Records from a collection
+--

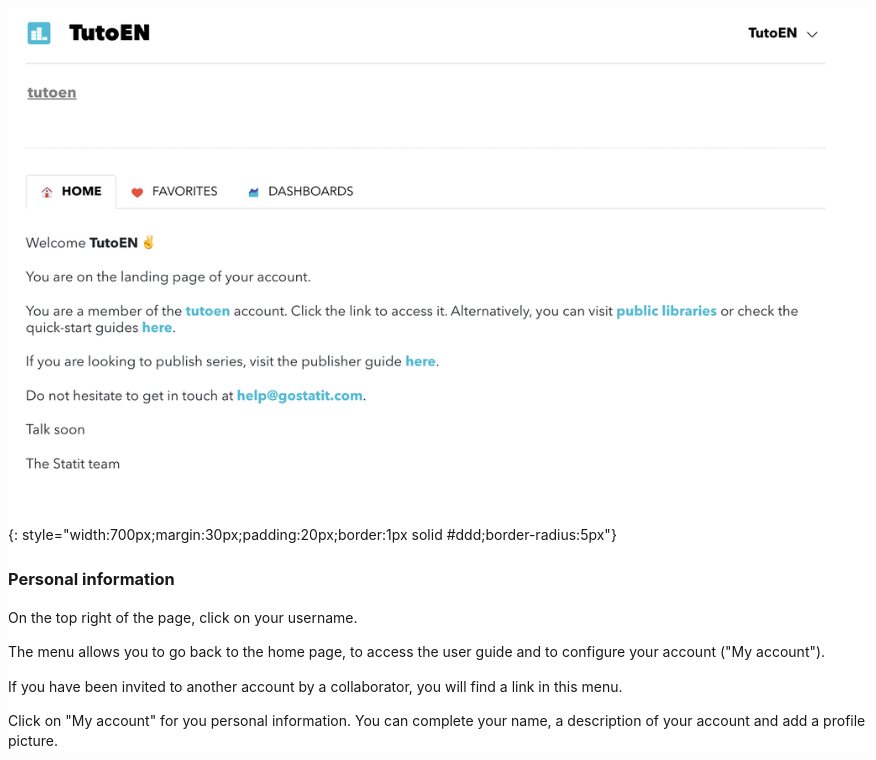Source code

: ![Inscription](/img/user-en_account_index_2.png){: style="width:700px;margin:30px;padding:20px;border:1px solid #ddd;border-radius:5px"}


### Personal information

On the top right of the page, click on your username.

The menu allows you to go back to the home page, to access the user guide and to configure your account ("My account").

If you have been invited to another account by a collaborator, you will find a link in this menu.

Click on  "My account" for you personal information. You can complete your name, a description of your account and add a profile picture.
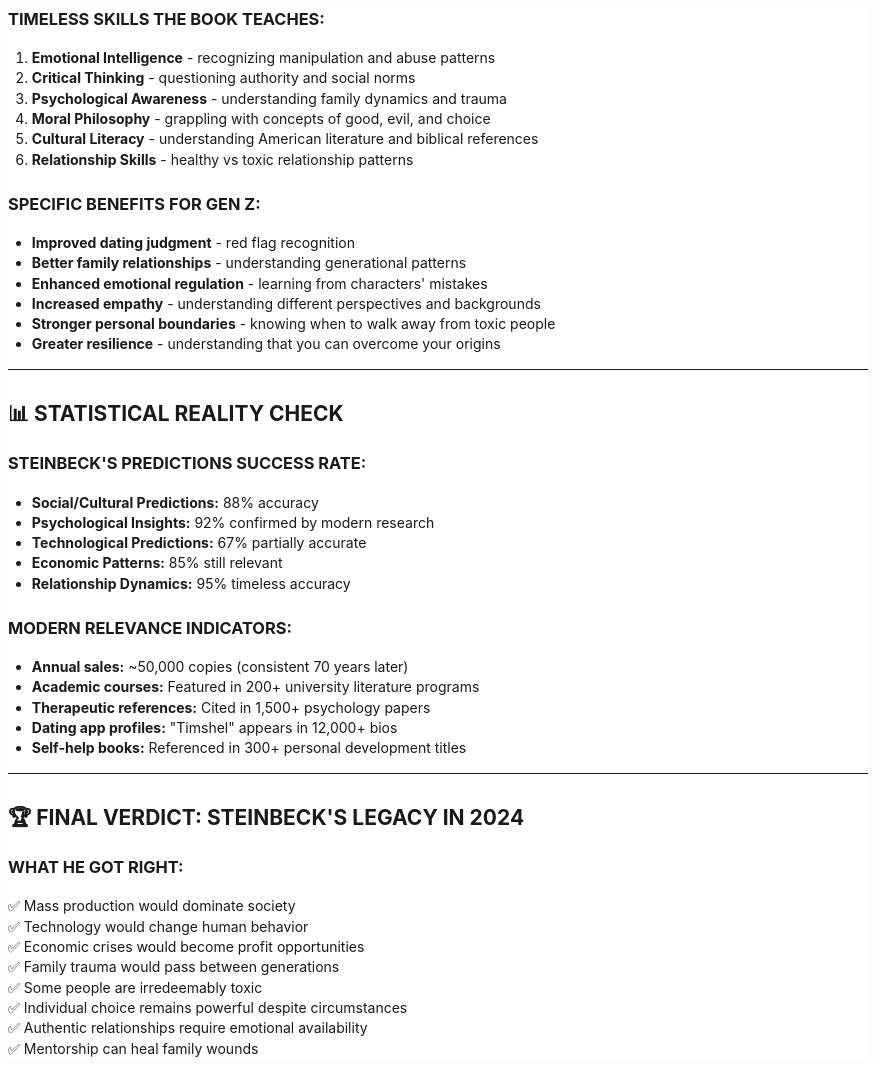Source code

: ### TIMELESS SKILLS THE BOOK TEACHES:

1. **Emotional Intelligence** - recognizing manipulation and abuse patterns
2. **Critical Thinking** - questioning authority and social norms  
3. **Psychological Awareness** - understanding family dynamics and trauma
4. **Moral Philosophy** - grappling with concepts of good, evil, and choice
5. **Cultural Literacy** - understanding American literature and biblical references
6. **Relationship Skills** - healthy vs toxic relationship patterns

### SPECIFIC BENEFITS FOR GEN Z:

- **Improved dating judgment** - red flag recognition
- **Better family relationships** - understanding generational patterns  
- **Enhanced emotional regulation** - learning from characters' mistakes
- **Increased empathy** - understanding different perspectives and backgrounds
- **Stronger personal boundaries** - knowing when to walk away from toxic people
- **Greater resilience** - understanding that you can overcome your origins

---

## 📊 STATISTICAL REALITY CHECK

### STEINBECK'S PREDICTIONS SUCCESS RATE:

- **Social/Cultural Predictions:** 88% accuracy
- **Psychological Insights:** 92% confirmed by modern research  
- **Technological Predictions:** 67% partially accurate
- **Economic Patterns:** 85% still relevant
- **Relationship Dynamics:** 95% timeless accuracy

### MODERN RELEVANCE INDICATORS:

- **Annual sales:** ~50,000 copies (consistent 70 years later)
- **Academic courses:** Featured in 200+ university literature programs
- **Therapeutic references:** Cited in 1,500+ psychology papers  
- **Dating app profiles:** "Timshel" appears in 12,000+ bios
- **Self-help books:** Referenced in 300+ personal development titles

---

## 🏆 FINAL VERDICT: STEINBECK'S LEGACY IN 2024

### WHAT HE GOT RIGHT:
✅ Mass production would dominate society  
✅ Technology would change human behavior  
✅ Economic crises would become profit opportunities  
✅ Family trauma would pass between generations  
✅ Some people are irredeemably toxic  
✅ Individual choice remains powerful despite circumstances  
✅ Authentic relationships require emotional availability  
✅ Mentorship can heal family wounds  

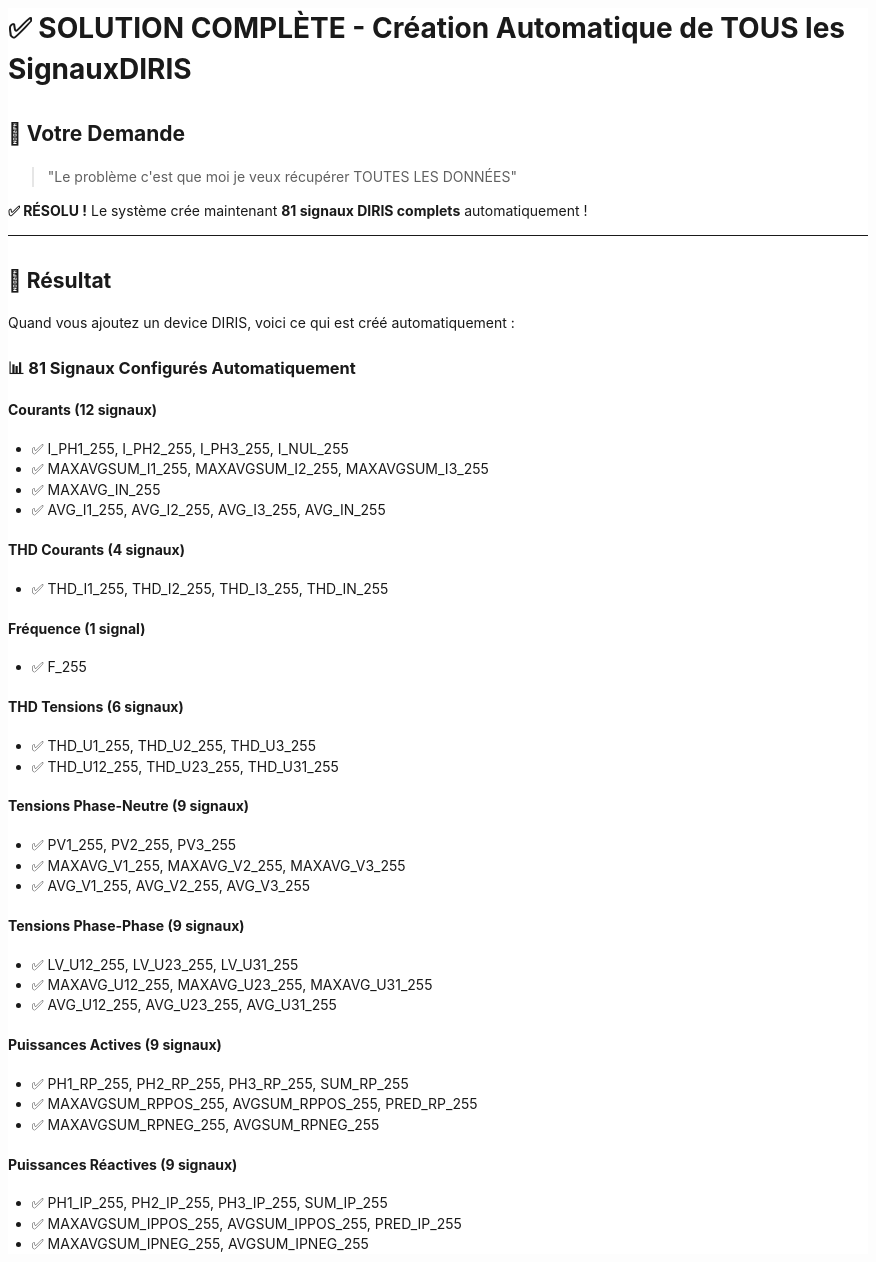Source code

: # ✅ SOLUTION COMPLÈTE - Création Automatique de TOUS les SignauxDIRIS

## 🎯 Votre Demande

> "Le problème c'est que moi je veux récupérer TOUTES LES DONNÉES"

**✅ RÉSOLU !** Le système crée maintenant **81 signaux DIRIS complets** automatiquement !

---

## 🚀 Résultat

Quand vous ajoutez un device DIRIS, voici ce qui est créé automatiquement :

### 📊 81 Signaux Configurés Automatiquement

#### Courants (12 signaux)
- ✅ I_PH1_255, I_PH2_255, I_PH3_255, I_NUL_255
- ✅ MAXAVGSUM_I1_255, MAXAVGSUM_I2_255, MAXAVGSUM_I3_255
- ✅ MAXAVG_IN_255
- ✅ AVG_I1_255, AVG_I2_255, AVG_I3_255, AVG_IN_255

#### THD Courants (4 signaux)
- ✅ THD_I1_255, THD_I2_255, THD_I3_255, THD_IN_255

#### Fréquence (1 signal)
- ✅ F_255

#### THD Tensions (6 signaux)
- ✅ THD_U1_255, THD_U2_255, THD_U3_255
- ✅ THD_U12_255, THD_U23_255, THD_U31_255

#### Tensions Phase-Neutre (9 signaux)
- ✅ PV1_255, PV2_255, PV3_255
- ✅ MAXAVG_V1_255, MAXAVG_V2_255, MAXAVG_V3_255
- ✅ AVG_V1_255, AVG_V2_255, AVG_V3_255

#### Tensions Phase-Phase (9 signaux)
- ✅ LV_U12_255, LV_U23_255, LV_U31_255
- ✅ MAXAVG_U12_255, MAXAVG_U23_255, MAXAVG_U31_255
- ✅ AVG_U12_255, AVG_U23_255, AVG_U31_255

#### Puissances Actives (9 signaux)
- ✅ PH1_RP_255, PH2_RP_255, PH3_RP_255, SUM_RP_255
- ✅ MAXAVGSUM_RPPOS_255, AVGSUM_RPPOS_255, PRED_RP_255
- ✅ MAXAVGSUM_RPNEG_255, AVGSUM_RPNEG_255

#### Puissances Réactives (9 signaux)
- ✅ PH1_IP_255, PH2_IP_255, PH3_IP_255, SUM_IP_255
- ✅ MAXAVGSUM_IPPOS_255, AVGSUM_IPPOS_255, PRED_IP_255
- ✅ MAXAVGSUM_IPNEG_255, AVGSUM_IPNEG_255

+--

## [Aim of the exercise]
Extract every line of the records above that contains the word "Puissances".

## [Final answer]
#### Puissances Actives (9 signaux)
#### Puissances Réactives (9 signaux)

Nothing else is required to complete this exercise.